Zika virus testing is recommended for:
- Infants with microcephaly or intracranial calcifications born to women who traveled to or resided in an area with Zika virus transmission while pregnant
- Infants born to mothers with positive or inconclusive test results for Zika virus infection. For infants with laboratory evidence of a possible congenital Zika virus infection, additional clinical evaluation and follow-up is recommended.
- Health care providers should contact their state or territorial health department to facilitate testing. As an arboviral disease, Zika virus disease is a nationally notifiable condition.
Protect health care and laboratory workers
Employers and workers in healthcare settings and laboratories should follow good infection control and biosafety practices (including universal precautions) as appropriate, to prevent or minimize the risk of transmission of infectious agents, such as Zika virus. Additionally, employers should ensure that workers:
- Follow workplace standard operating procedures and use the engineering controls and work practices available in the workplace to prevent exposure to blood or other potentially infectious materials.

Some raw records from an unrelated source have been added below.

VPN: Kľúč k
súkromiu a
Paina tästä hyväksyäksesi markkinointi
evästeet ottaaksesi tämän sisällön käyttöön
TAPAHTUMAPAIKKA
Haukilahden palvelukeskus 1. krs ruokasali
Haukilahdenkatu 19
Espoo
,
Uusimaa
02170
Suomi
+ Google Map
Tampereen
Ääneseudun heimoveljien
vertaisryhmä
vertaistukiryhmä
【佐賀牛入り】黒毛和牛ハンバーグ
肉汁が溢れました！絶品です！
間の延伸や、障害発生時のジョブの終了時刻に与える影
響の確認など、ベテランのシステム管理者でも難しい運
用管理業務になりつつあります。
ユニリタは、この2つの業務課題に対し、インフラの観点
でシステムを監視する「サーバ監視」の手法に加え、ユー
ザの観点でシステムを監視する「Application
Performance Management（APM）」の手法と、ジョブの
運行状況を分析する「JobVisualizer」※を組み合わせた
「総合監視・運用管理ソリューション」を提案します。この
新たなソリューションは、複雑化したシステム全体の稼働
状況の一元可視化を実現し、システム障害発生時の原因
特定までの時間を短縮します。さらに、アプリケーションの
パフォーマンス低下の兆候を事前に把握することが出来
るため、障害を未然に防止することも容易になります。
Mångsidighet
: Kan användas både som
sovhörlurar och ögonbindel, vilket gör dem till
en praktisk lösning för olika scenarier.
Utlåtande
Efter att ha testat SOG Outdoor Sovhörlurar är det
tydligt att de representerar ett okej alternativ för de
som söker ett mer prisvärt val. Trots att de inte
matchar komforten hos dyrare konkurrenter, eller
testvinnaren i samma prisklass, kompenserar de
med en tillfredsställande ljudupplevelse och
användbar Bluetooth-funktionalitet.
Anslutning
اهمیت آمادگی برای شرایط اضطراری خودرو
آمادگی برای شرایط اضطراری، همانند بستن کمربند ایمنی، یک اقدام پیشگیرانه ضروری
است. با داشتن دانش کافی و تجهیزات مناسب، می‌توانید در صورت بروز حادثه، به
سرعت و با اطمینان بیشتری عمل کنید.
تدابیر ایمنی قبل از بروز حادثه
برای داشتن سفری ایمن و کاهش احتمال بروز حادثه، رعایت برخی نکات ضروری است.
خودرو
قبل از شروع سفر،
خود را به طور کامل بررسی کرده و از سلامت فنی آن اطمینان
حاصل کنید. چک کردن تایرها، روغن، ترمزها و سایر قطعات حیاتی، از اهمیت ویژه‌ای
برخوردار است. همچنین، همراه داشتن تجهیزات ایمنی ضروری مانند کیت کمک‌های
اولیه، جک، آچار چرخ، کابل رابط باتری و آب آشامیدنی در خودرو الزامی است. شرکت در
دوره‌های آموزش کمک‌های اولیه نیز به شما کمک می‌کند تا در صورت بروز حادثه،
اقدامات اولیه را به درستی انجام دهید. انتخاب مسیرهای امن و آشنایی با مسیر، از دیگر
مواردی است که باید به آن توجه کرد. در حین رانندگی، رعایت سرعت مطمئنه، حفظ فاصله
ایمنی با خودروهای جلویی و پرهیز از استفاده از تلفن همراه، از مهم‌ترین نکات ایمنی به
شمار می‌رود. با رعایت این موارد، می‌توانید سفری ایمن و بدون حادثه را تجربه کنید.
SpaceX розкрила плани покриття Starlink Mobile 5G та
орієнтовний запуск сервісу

- Do NOT bend, recap, or remove contaminated needles or other contaminated sharps. Properly dispose of these items in closable, puncture-resistant, leakproof, and labeled or color-coded containers.
- Use sharps with engineered sharps injury protection (SESIP) to avoid sharps-related injuries.
- Report all needlesticks, lacerations, and other exposure incidents to supervisors as soon as possible.
- More details are available from the CDC's "Interim Guidance for Protecting Workers from Occupational Exposure to Zika Virus (4/10/16)" (475 kb, PDF)
Also, all travelers to or residents of areas with ongoing Zika virus transmission should strictly follow measures to prevent mosquito bites.